GOAL OF THE EXERCISE
Scan the lines below for the word "Code". Copy each line you find it in.

GIVEN RECORDS

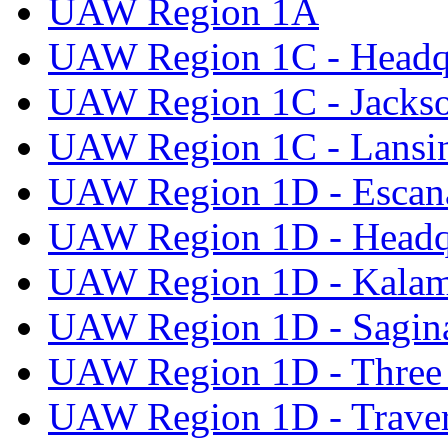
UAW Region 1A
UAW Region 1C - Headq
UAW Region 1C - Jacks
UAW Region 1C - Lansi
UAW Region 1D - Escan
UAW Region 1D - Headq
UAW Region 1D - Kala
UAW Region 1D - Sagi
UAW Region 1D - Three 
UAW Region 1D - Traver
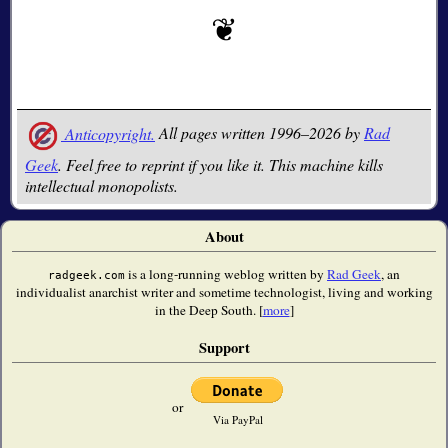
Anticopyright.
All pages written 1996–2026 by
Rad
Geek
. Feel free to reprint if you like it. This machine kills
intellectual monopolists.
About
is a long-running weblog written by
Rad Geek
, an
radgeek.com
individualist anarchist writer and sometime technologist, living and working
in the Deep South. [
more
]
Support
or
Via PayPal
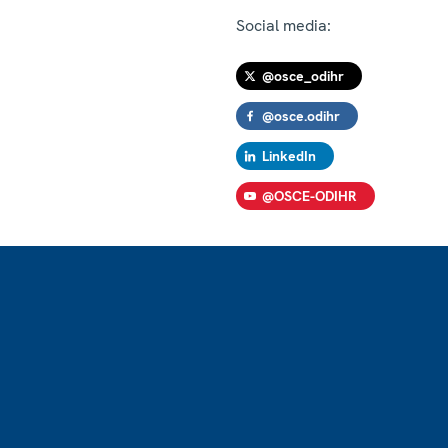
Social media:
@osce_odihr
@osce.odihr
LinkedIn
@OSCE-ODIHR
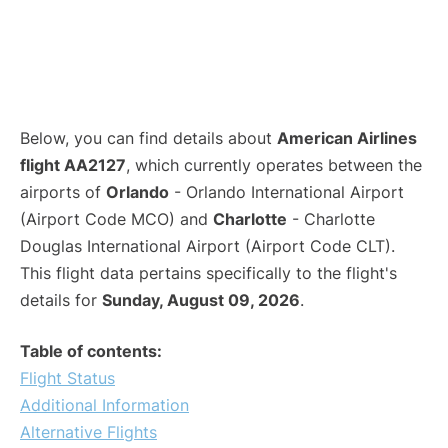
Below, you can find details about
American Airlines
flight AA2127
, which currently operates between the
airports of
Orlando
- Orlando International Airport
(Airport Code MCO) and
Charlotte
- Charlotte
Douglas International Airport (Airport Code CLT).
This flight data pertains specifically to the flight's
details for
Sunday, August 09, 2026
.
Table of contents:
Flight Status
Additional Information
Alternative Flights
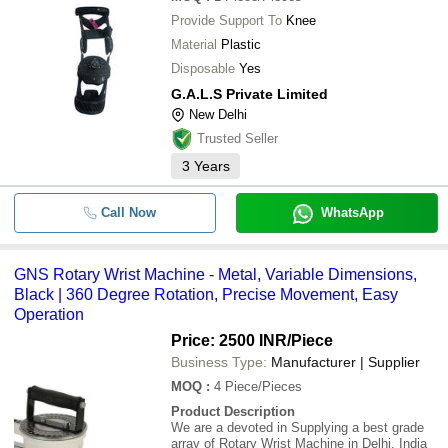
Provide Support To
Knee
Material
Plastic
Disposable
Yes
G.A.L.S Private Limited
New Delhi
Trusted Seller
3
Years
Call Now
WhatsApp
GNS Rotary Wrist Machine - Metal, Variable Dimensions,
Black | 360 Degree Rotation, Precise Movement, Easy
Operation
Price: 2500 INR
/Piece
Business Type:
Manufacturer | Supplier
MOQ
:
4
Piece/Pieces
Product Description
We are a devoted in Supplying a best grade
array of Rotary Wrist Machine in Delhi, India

YOUR SOLUTION
(Airport Code MCO) and
Douglas International Airport (Airport Code CLT).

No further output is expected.